> What you are asked to do
Would you please repeat exactly the entries below, starting at the line with "Anthony Esposito, MD" and ending at the line with "Healthline possesses single", and nothing outside that range? Leave out the pictures.
==============================
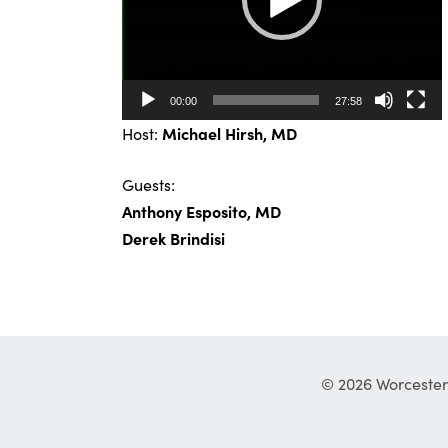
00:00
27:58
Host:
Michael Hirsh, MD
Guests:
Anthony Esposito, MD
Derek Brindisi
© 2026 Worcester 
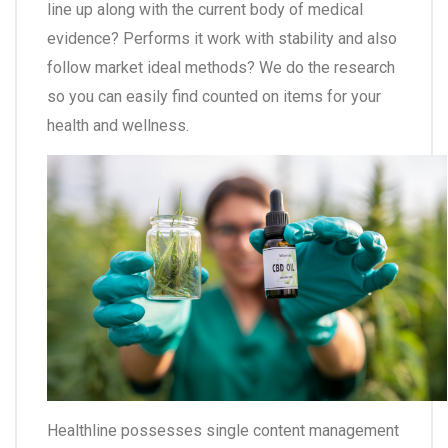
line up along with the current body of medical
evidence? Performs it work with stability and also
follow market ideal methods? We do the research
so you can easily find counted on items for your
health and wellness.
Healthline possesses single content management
==============================
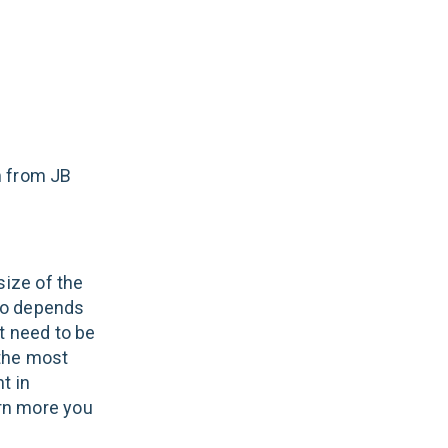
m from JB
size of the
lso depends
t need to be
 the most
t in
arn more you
==============================
> Exercise result
Anthony Esposito, MD
Derek Brindisi
© 2026 Worcester 
line up along with the current body of medical
evidence? Performs it work with stability and also
follow market ideal methods? We do the research
so you can easily find counted on items for your
health and wellness.
Healthline possesses single content management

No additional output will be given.